I have read through over 1000 pages of Problem Sleuth so far, and although my only interaction has been that of observation (that is, I have only read and not contributed), I still feel as if I have played a game instead of read a webcomic, a medium which is often used to partially describe MS Paint Adventures. While most webcomics attempt to emulate or recreate the established format of newspaper comic strips, or occasionally a comic book, Problem Sleuth attempts to emulate the established format of various video and computer games. To put it one way, the story of Problem Sleuth is told using game mechanics, specifically LucasArts-esque and Final Fantasy-esque mechanics (amongst others). A somewhat parallel notion is when, say, Penny Arcade attempts a narrative it tells it in segments (like MSPaintAdventures) but each segment has a punchline, adhering to one of the more fundamental principles of comic strips. My experiences with Problem Sleuth is more a long the lines of my experiences with games while, to continue the example, my experience with Penny Arcade is identical to my experience with comic strips. I wonder if this is similar for anyone else who has read through Problem Sleuth or any of the other "games" on the site. If so, I think it raises a question relevant to the aims of this website: where does the bulk of "experience" (I cannot think of a better word) originate in narrative (or all) computer/video game, does it come from the interactive element (the popular belief) or does it come from the mechanics of the narrative (the possibility aroused by MS Paint Adventures)?


i agree that there's

i agree that there's definitely an experience here that is along the lines of a game. systems of rules have emerged and been taught; and having taught them, the author's constructed puzzles. the interesting thing is that since the author is personally narrating the story, he can clue the "players" more and more strongly as puzzles remain unsolved, and guide the characters toward resolution through his selection of the "next move" and his interpretation of that move.

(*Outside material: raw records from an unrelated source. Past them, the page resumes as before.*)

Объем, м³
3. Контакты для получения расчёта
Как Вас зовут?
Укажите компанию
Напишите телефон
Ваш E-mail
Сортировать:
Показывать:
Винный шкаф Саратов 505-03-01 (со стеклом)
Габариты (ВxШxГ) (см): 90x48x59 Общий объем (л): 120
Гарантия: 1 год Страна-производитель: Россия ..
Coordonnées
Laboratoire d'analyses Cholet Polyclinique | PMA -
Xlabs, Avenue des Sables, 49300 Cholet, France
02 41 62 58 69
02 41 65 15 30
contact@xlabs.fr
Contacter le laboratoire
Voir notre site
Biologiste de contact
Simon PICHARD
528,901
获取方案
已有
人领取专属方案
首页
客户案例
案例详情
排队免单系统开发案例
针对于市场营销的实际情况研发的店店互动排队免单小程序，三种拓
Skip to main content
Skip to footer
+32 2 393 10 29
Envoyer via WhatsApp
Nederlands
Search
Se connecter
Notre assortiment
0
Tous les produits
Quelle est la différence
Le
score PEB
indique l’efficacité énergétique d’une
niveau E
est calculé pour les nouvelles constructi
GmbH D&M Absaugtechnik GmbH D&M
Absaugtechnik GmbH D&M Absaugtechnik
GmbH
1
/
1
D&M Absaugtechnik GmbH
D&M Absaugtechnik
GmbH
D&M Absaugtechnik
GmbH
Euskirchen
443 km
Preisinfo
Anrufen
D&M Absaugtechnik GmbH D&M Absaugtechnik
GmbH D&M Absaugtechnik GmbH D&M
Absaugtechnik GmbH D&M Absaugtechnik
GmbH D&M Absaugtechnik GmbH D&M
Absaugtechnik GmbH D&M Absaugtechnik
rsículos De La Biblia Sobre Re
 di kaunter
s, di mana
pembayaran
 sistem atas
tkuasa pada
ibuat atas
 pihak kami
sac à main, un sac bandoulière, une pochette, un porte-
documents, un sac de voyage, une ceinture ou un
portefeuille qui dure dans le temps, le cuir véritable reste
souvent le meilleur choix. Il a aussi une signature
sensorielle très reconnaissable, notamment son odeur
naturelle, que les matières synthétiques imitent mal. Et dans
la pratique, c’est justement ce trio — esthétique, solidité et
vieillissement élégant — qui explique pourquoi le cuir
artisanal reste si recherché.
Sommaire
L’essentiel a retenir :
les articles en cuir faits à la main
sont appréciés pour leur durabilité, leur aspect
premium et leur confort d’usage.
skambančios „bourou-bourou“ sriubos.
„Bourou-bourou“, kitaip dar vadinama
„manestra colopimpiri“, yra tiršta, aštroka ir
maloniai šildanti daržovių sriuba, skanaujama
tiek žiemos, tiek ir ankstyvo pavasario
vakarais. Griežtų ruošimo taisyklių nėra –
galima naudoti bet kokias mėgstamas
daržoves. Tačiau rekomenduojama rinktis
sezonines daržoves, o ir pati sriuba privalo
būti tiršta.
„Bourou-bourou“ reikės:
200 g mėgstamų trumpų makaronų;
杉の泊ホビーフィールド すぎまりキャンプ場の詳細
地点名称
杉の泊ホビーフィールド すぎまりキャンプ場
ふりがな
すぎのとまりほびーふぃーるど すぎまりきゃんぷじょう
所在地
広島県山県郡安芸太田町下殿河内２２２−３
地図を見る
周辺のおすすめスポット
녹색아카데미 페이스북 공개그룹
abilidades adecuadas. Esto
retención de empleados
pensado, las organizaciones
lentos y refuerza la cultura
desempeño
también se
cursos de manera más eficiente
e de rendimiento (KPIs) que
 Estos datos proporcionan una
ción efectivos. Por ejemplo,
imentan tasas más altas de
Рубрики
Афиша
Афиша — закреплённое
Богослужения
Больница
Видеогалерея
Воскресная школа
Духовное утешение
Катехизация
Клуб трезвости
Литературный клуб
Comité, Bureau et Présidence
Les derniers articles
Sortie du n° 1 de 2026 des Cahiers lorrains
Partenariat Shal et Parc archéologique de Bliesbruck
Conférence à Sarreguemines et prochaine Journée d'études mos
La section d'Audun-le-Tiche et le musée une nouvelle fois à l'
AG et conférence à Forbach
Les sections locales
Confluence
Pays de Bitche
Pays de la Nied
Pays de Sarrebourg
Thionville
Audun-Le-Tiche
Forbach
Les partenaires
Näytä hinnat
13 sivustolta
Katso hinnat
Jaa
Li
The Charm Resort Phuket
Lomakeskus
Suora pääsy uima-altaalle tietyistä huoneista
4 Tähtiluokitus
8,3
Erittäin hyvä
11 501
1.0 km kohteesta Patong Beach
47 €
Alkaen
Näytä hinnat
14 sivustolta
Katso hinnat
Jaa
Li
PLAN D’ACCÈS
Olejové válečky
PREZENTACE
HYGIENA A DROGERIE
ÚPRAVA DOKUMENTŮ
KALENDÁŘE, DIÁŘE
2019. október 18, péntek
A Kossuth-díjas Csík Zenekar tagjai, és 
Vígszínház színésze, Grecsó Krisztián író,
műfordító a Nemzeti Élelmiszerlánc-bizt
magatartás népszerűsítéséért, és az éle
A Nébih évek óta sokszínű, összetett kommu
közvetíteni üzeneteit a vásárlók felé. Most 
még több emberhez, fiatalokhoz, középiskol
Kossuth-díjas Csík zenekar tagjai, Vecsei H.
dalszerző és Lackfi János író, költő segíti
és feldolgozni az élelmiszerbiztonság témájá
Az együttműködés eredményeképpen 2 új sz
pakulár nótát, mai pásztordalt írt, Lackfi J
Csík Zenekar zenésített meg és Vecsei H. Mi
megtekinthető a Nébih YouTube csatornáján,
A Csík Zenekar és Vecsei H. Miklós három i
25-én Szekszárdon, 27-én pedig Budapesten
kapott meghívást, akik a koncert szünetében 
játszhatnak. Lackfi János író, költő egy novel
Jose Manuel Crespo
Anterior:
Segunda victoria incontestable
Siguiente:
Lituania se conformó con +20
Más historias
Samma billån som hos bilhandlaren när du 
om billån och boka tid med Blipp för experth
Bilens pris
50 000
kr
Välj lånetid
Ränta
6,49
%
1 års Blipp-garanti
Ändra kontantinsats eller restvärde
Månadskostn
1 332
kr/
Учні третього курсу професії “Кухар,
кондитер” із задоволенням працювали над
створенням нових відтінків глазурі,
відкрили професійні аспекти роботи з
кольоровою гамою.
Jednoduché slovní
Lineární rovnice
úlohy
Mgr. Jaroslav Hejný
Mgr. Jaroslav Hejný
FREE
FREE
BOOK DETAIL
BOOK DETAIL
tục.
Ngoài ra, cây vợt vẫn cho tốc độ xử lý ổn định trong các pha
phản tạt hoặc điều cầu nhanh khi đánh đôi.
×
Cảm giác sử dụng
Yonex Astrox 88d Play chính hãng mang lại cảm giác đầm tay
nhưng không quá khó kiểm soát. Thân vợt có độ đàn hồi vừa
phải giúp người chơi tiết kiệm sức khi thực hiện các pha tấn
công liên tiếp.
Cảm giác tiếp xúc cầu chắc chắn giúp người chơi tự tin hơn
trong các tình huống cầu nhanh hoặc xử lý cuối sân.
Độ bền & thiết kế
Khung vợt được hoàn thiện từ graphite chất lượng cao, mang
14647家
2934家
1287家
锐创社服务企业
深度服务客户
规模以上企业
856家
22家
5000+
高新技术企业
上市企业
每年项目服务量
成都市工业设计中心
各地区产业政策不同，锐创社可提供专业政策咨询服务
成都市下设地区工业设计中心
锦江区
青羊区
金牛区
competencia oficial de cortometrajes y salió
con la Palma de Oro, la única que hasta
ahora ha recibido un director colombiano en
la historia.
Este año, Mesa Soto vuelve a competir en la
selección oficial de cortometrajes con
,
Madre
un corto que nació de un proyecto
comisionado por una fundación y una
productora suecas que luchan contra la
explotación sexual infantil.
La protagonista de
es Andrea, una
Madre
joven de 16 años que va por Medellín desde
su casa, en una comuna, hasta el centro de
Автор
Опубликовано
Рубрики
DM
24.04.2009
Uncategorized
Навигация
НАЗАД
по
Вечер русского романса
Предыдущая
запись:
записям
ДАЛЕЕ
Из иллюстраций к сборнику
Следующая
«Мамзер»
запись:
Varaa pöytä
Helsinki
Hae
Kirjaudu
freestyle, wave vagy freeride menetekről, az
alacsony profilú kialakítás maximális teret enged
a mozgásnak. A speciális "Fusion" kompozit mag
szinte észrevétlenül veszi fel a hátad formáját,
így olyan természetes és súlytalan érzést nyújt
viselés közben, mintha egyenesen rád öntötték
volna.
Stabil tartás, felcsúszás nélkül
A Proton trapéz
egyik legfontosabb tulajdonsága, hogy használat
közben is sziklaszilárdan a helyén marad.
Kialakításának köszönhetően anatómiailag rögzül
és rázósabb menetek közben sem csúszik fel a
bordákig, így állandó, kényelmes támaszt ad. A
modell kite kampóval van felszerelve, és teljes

it's sort of what i imagine a lucasarts game would play like with a human game master, albeit with a cathedral full of players.


Branching story "games"

The one I'm familiar with was called "Addventure", but I don't think it's online any more. I did my own version called Storyscape...the problem is that after a while there are simply too many branches to keep track of...


Cathedral full of players

A role-playing game session with a cathedral full of players? That sounds like an idea worth trying...


Brilliant.

I finally finished reading everything, and I have to say I never was bored. Andrew Hussie has got a pretty high IMAGINATION.
Ir strongly recommmend it to anyone.


Andrew's imagination is just

Andrew's imagination is just fantastic! I've enjoyed reading!


I was going to name him

I was going to name him Johnathan. Creepy.